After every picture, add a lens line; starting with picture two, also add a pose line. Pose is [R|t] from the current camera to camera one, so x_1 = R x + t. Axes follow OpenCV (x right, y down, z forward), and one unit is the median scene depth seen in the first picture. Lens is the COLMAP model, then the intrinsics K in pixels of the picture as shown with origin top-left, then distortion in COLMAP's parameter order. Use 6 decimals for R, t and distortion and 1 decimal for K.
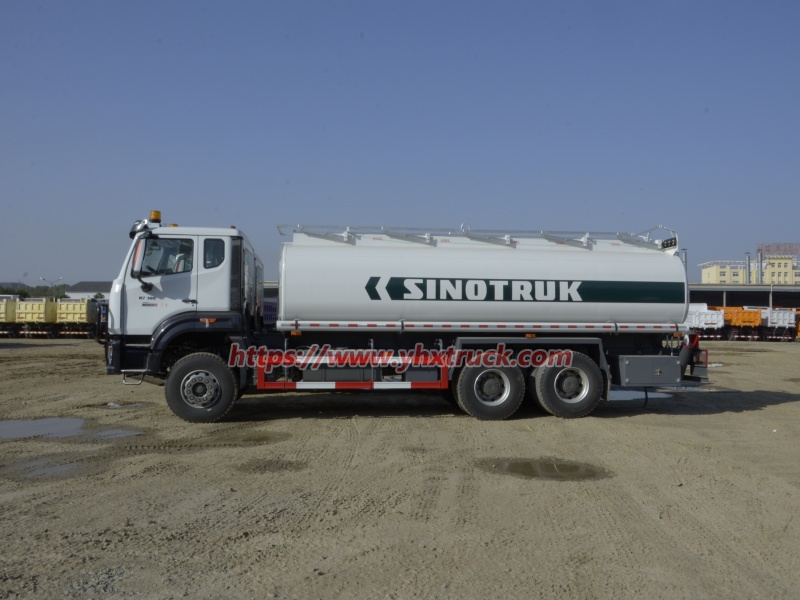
lens RADIAL K [[702.4, 0, 400.0], [0, 702.4, 300.0], [0, 0, 1]] dist [-0.010401, -0.007035]
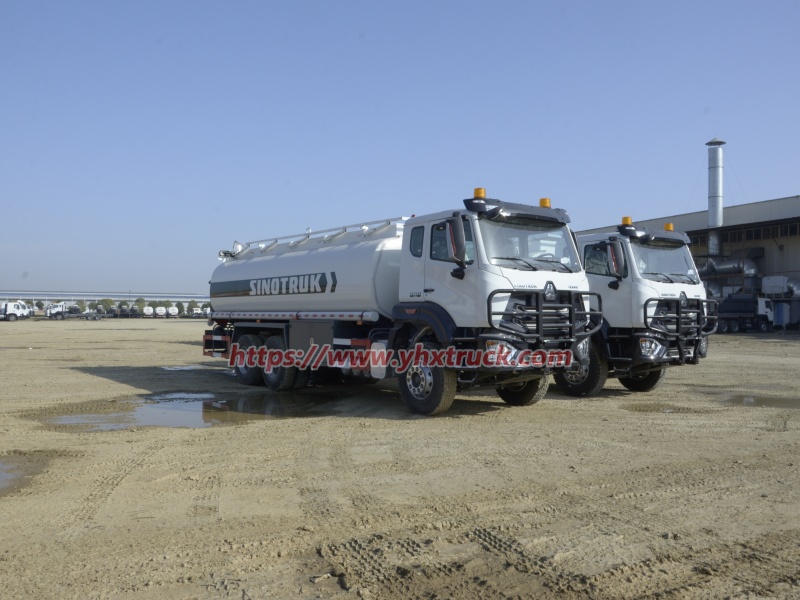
lens RADIAL K [[702.4, 0, 400.0], [0, 702.4, 300.0], [0, 0, 1]] dist [-0.010401, -0.007035]
pose [[0.474800, -0.024244, -0.879760, 1.302532], [0.026073, 0.999569, -0.013475, 0.032547], [0.879708, -0.016540, 0.475227, 0.601221]]
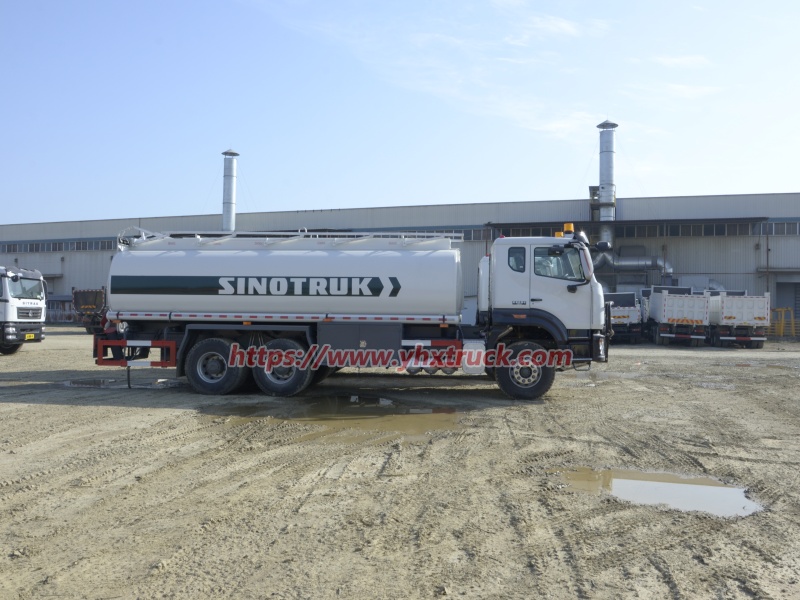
lens RADIAL K [[702.4, 0, 400.0], [0, 702.4, 300.0], [0, 0, 1]] dist [-0.010401, -0.007035]
pose [[0.962347, 0.000042, -0.271826, 0.621944], [0.002001, 0.999972, 0.007240, 0.000797], [0.271818, -0.007511, 0.962319, -0.076436]]
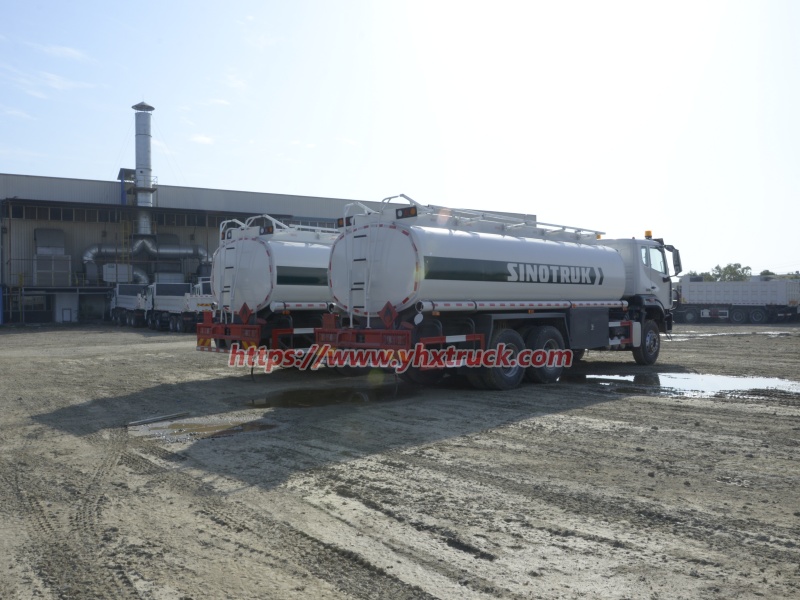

• _TASK STATEMENT_
Present the lines above as a numbered list, skipping any blank lines and leaving out the pictures.

• _RESPONSE_
1. After every picture, add a lens line; starting with picture two, also add a pose line. Pose is [R|t] from the current camera to camera one, so x_1 = R x + t. Axes follow OpenCV (x right, y down, z forward), and one unit is the median scene depth seen in the first picture. Lens is the COLMAP model, then the intrinsics K in pixels of the picture as shown with origin top-left, then distortion in COLMAP's parameter order. Use 6 decimals for R, t and distortion and 1 decimal for K.
2. lens RADIAL K [[702.4, 0, 400.0], [0, 702.4, 300.0], [0, 0, 1]] dist [-0.010401, -0.007035]
3. lens RADIAL K [[702.4, 0, 400.0], [0, 702.4, 300.0], [0, 0, 1]] dist [-0.010401, -0.007035]
4. pose [[0.474800, -0.024244, -0.879760, 1.302532], [0.026073, 0.999569, -0.013475, 0.032547], [0.879708, -0.016540, 0.475227, 0.601221]]
5. lens RADIAL K [[702.4, 0, 400.0], [0, 702.4, 300.0], [0, 0, 1]] dist [-0.010401, -0.007035]
6. pose [[0.962347, 0.000042, -0.271826, 0.621944], [0.002001, 0.999972, 0.007240, 0.000797], [0.271818, -0.007511, 0.962319, -0.076436]]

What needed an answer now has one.